La mévente d’ouvrages et ses conséquences pour l’auteur

Bien que le contrat d’édition soit réglementé par des dispositions spéciales au sein du livre Ier du Code de la propriété intellectuelle[1], les usages du milieu de l’édition octroient une certaine liberté dans la rédaction de ses dispositions contractuelles. La clause de mévente, entendue comme celle accordant à l’éditeur le droit de solder ou de détruire le stock de livres en cas de mévente de l’ouvrage, est l’une d’entre elles. La mévente est caractérisée lorsque la vente annuelle de l’ouvrage est inférieure à un certain pourcentage du tirage ou lorsque l’éditeur a en magasin un stock d’exemplaires de l’ouvrage plus important qu’il ne le juge nécessaire pour assurer les demandes courantes pour la vente[2].

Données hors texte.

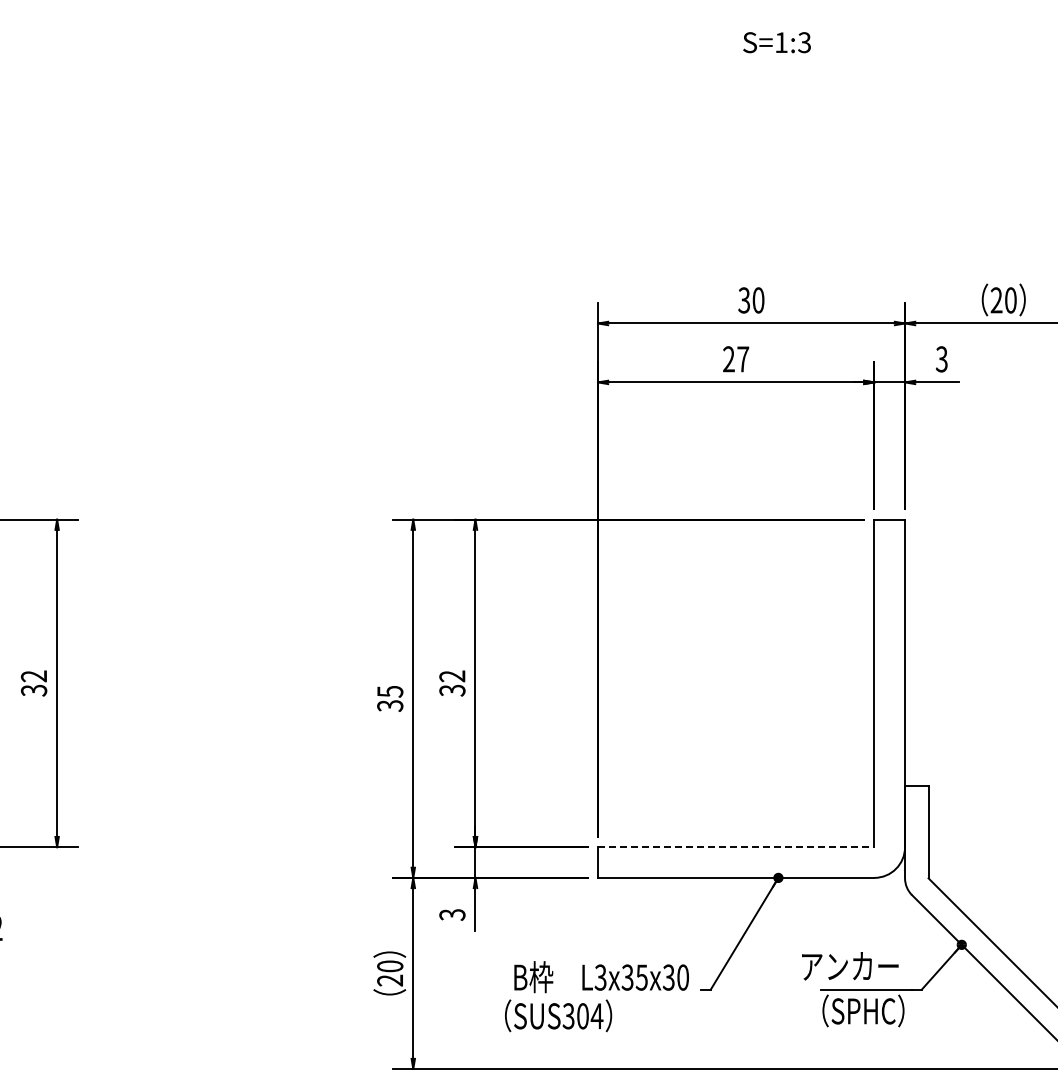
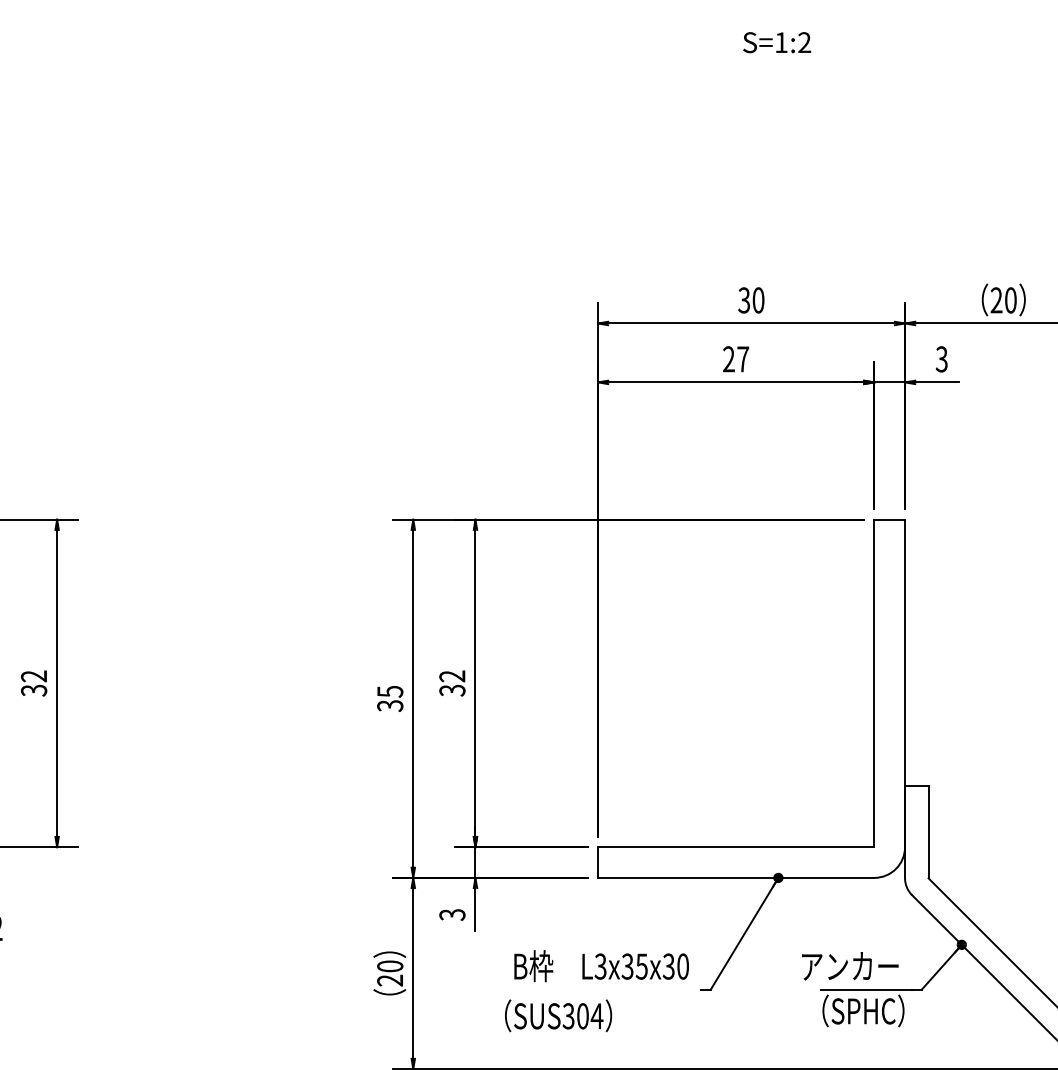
text at (804, 42): S=1:3 -> S=1:2
line at (736, 847): dashed -> solid
text at (601, 977) position: (601, 977) -> (601, 966)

Or, et dans cette situation, l’auteur qui est parvenu à faire publier son manuscrit, ne fait pas toujours attention aux conditions dans lesquelles l’éditeur s’arroge le droit de mettre en solde ou de détruire son œuvre littéraire. Pourtant un tel droit octroyé à l’éditeur peut directement impacter la rémunération de l’auteur et, par là-même, influer sur la relation entre les parties.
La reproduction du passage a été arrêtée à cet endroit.